Directions
Please rewrite every line of the listing with "scientific name" changed to "binomial name" and everything else left as it is.
::: Source material :::
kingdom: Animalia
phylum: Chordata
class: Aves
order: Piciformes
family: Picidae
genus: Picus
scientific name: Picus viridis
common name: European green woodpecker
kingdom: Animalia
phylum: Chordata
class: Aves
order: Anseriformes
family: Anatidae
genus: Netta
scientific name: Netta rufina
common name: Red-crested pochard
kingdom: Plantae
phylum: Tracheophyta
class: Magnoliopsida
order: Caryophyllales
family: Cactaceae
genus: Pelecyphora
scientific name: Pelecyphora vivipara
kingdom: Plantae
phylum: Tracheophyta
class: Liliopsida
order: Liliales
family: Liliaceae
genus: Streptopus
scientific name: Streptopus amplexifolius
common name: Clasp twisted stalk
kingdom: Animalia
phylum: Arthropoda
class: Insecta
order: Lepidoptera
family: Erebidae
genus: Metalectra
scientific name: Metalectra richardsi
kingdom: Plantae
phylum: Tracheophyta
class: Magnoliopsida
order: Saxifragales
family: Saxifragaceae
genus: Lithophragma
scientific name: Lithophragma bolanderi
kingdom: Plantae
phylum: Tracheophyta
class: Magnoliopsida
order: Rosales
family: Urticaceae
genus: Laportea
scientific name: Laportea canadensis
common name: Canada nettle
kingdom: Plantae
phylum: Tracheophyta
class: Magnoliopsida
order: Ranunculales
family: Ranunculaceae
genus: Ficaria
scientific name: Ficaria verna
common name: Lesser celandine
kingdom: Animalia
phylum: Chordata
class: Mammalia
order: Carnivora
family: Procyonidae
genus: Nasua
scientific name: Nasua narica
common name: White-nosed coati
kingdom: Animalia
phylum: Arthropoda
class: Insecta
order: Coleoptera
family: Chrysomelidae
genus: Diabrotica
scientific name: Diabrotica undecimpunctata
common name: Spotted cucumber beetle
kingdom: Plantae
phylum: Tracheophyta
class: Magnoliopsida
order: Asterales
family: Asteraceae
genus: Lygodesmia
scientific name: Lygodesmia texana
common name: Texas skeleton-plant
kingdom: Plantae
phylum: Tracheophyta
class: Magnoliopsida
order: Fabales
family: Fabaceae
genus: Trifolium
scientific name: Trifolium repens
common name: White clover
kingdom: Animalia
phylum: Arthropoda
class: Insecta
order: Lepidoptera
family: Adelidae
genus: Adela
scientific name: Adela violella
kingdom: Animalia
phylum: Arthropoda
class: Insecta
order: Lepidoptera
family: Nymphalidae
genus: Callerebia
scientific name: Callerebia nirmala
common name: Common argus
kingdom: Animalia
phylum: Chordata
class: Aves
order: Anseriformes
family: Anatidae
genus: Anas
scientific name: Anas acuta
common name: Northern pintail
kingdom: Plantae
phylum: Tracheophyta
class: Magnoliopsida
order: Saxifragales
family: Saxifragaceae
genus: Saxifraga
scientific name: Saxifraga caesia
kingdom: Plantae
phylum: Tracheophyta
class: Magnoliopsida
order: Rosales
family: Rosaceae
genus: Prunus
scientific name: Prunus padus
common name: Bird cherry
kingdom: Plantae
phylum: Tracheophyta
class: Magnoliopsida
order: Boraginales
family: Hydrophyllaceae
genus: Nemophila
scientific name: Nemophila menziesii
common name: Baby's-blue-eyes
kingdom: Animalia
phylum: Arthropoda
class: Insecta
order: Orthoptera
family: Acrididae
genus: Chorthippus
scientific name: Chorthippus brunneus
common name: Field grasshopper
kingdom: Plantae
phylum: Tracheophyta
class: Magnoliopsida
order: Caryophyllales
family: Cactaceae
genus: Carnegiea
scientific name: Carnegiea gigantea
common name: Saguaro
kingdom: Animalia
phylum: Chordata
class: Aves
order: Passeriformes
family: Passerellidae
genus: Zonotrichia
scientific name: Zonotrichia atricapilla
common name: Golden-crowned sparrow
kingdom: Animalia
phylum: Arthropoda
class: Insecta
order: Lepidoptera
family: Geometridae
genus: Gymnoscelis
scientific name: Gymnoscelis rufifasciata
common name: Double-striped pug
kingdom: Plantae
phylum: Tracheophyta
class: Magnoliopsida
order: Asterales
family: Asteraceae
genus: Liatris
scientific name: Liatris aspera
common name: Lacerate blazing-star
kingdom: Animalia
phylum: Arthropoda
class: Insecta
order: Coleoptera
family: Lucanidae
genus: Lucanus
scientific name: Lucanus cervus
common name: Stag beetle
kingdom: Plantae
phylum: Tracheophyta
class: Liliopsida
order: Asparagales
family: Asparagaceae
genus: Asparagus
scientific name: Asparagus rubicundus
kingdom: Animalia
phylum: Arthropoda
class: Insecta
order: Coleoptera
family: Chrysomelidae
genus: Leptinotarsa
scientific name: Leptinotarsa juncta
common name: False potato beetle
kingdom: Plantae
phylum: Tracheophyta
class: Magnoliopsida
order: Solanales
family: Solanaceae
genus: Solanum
:::
Answer
kingdom: Animalia
phylum: Chordata
class: Aves
order: Piciformes
family: Picidae
genus: Picus
binomial name: Picus viridis
common name: European green woodpecker
kingdom: Animalia
phylum: Chordata
class: Aves
order: Anseriformes
family: Anatidae
genus: Netta
binomial name: Netta rufina
common name: Red-crested pochard
kingdom: Plantae
phylum: Tracheophyta
class: Magnoliopsida
order: Caryophyllales
family: Cactaceae
genus: Pelecyphora
binomial name: Pelecyphora vivipara
kingdom: Plantae
phylum: Tracheophyta
class: Liliopsida
order: Liliales
family: Liliaceae
genus: Streptopus
binomial name: Streptopus amplexifolius
common name: Clasp twisted stalk
kingdom: Animalia
phylum: Arthropoda
class: Insecta
order: Lepidoptera
family: Erebidae
genus: Metalectra
binomial name: Metalectra richardsi
kingdom: Plantae
phylum: Tracheophyta
class: Magnoliopsida
order: Saxifragales
family: Saxifragaceae
genus: Lithophragma
binomial name: Lithophragma bolanderi
kingdom: Plantae
phylum: Tracheophyta
class: Magnoliopsida
order: Rosales
family: Urticaceae
genus: Laportea
binomial name: Laportea canadensis
common name: Canada nettle
kingdom: Plantae
phylum: Tracheophyta
class: Magnoliopsida
order: Ranunculales
family: Ranunculaceae
genus: Ficaria
binomial name: Ficaria verna
common name: Lesser celandine
kingdom: Animalia
phylum: Chordata
class: Mammalia
order: Carnivora
family: Procyonidae
genus: Nasua
binomial name: Nasua narica
common name: White-nosed coati
kingdom: Animalia
phylum: Arthropoda
class: Insecta
order: Coleoptera
family: Chrysomelidae
genus: Diabrotica
binomial name: Diabrotica undecimpunctata
common name: Spotted cucumber beetle
kingdom: Plantae
phylum: Tracheophyta
class: Magnoliopsida
order: Asterales
family: Asteraceae
genus: Lygodesmia
binomial name: Lygodesmia texana
common name: Texas skeleton-plant
kingdom: Plantae
phylum: Tracheophyta
class: Magnoliopsida
order: Fabales
family: Fabaceae
genus: Trifolium
binomial name: Trifolium repens
common name: White clover
kingdom: Animalia
phylum: Arthropoda
class: Insecta
order: Lepidoptera
family: Adelidae
genus: Adela
binomial name: Adela violella
kingdom: Animalia
phylum: Arthropoda
class: Insecta
order: Lepidoptera
family: Nymphalidae
genus: Callerebia
binomial name: Callerebia nirmala
common name: Common argus
kingdom: Animalia
phylum: Chordata
class: Aves
order: Anseriformes
family: Anatidae
genus: Anas
binomial name: Anas acuta
common name: Northern pintail
kingdom: Plantae
phylum: Tracheophyta
class: Magnoliopsida
order: Saxifragales
family: Saxifragaceae
genus: Saxifraga
binomial name: Saxifraga caesia
kingdom: Plantae
phylum: Tracheophyta
class: Magnoliopsida
order: Rosales
family: Rosaceae
genus: Prunus
binomial name: Prunus padus
common name: Bird cherry
kingdom: Plantae
phylum: Tracheophyta
class: Magnoliopsida
order: Boraginales
family: Hydrophyllaceae
genus: Nemophila
binomial name: Nemophila menziesii
common name: Baby's-blue-eyes
kingdom: Animalia
phylum: Arthropoda
class: Insecta
order: Orthoptera
family: Acrididae
genus: Chorthippus
binomial name: Chorthippus brunneus
common name: Field grasshopper
kingdom: Plantae
phylum: Tracheophyta
class: Magnoliopsida
order: Caryophyllales
family: Cactaceae
genus: Carnegiea
binomial name: Carnegiea gigantea
common name: Saguaro
kingdom: Animalia
phylum: Chordata
class: Aves
order: Passeriformes
family: Passerellidae
genus: Zonotrichia
binomial name: Zonotrichia atricapilla
common name: Golden-crowned sparrow
kingdom: Animalia
phylum: Arthropoda
class: Insecta
order: Lepidoptera
family: Geometridae
genus: Gymnoscelis
binomial name: Gymnoscelis rufifasciata
common name: Double-striped pug
kingdom: Plantae
phylum: Tracheophyta
class: Magnoliopsida
order: Asterales
family: Asteraceae
genus: Liatris
binomial name: Liatris aspera
common name: Lacerate blazing-star
kingdom: Animalia
phylum: Arthropoda
class: Insecta
order: Coleoptera
family: Lucanidae
genus: Lucanus
binomial name: Lucanus cervus
common name: Stag beetle
kingdom: Plantae
phylum: Tracheophyta
class: Liliopsida
order: Asparagales
family: Asparagaceae
genus: Asparagus
binomial name: Asparagus rubicundus
kingdom: Animalia
phylum: Arthropoda
class: Insecta
order: Coleoptera
family: Chrysomelidae
genus: Leptinotarsa
binomial name: Leptinotarsa juncta
common name: False potato beetle
kingdom: Plantae
phylum: Tracheophyta
class: Magnoliopsida
order: Solanales
family: Solanaceae
genus: Solanum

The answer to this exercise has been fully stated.